The flooding was often unpredictable and dangerous, so the first rulers would spend great effort on building reservoirs and dykes to contain the flooding.
A large country like China will cross many lines of latitude giving it a variety of climates. The south will have monsoon seasons and the north will have cold snowy winters.
Dynasties
Shang Dynasty (2nd one) 1750BC-1045BC
A society made up mostly of peasant farmers but ruled over by the landowning aristocracy and led by a warrior king.
Shang kings were mostly concerned with war and trying to protect their precious farmlands.
They believed in many gods, and occasionally human sacrifice. Early Chinese culture also believed that their dead ancestors acting as spirits could bring good fortune or bad.
Zhou Dynasty 1045BC-256BC
The end of the Shang dynasty was brought about by the first of the Zhou dynasty. He rebelled against the emperor claiming the Mandate of Heaven.

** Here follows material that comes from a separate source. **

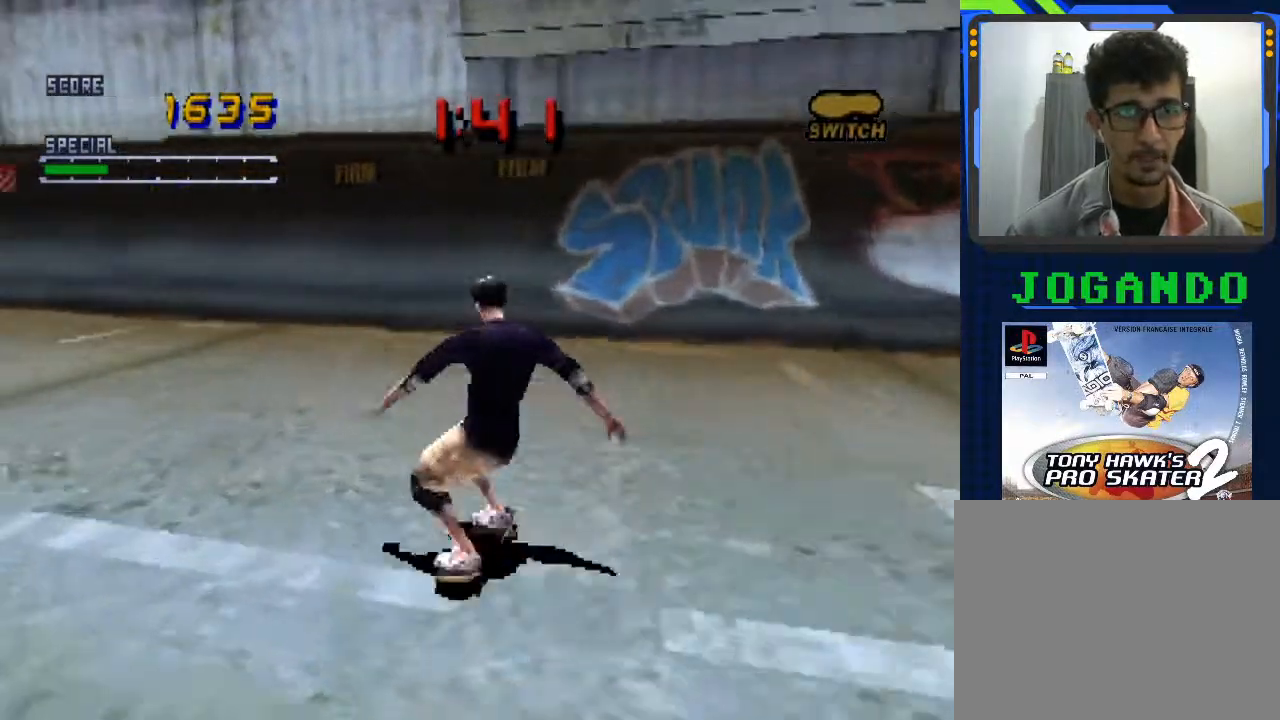
{"buttons": ["CROSS"], "left_stick": "down-left", "events": [[167, "left_stick", "down-left"]]}
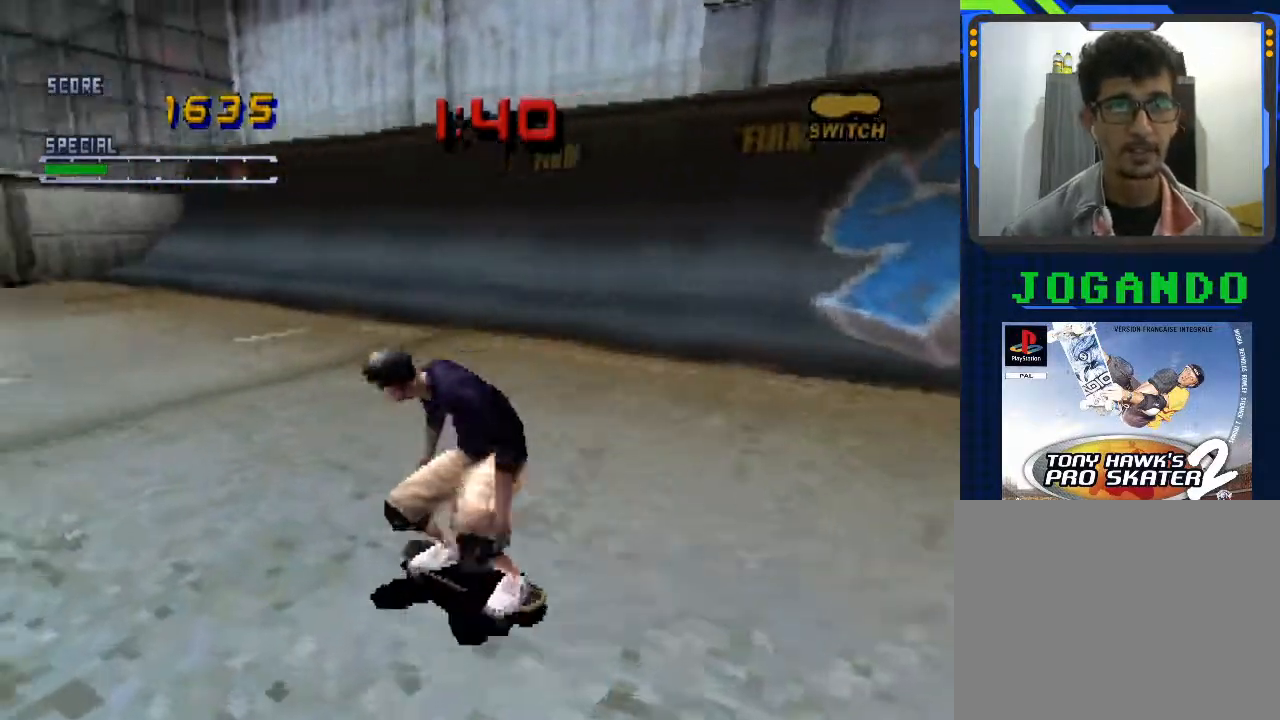
{"buttons": ["CROSS"], "left_stick": "down", "events": [[333, "left_stick", "down"]]}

Dynasty Cycle: Dynasty is young and energetic power is established with new laws and infrastructure to help the people.
2. Dynasty begins a slow decline with creeping corruption maintenance of infrastructure.
3. Invasion or revolt creates a new mandate of heaven.
The Zhou followed this pattern too, but this dynasty must have had many capable rulers to hang on to power for so long.
During their long rule they will increase trade. More land was brought under the plow with large irrigation project, and the plows were made out of iron.
China's character writing system began during this period. Symbols called ideographs represented object or ideas, putting system together represented sentences.
Chinese Philosophy
551BC-Confucius was a political science teacher that wanted greater morality and justice in society.
In the Analects he states that people should have two main concerns duty and humanity.
-Humanity: treat all people with respect and consideration.
-'He gives us the ideas of: a 'work' ethic will be rewarded, and 'do unto to others'….
Daoism
Laozi created a system of thought based on this idea: there is order to the universe and that order is kept in balance by 'Heaven'. Heaven is a law of nature, not god.
Daoism isn't interested in creating better gov't like Confucius, though they both want people to behave ethically and morally.
They 'way' consist of staying in harmony with the order of the universe. The best was to do that was by inaction; don't interfere with the order of nature. 'Go with the flow'.
Legalism
Another thing Confucianism and Daoism had in common been the belief that human beings were basically good.
Legalism assumes all people are evil because they only act of self-interest. Therefore they would only obey they ruler if there were strict laws and harsh punishment.
With such selfish subjects, rulers don't need to rule with compassion and consideration
The Qin Dynasty 221BC-206BC
A warlord named Qin Shihaungdi finally conquered enough other warlords to end the 'warring states period'. He proclaimed a mandate of heaven and founded the Qin dynasty. Since he united all of China under his rule, he was its first emperor.
Using absolute power, the Qin emperor created a unified currency, built a system of roads and began construction of the Great Wall of China to stop Asian nomads from raiding.
His harsh rule coasts his son a reign, after his death the people rebelled and a new dynasty.
Han Dynasty
A peasant named Li Pang led the revolt against the Qin and won. After declaring his dynasty The Han emperor replaced legalism with Confucian principles to run the gov't.
Under Wudi the Han become a great dynasty with great achievements; even today Chinese refer to themselves as 'people of the Han'.
Paper and the printing press were invented. New text books were written on chemistry, botany, zoology, and biology.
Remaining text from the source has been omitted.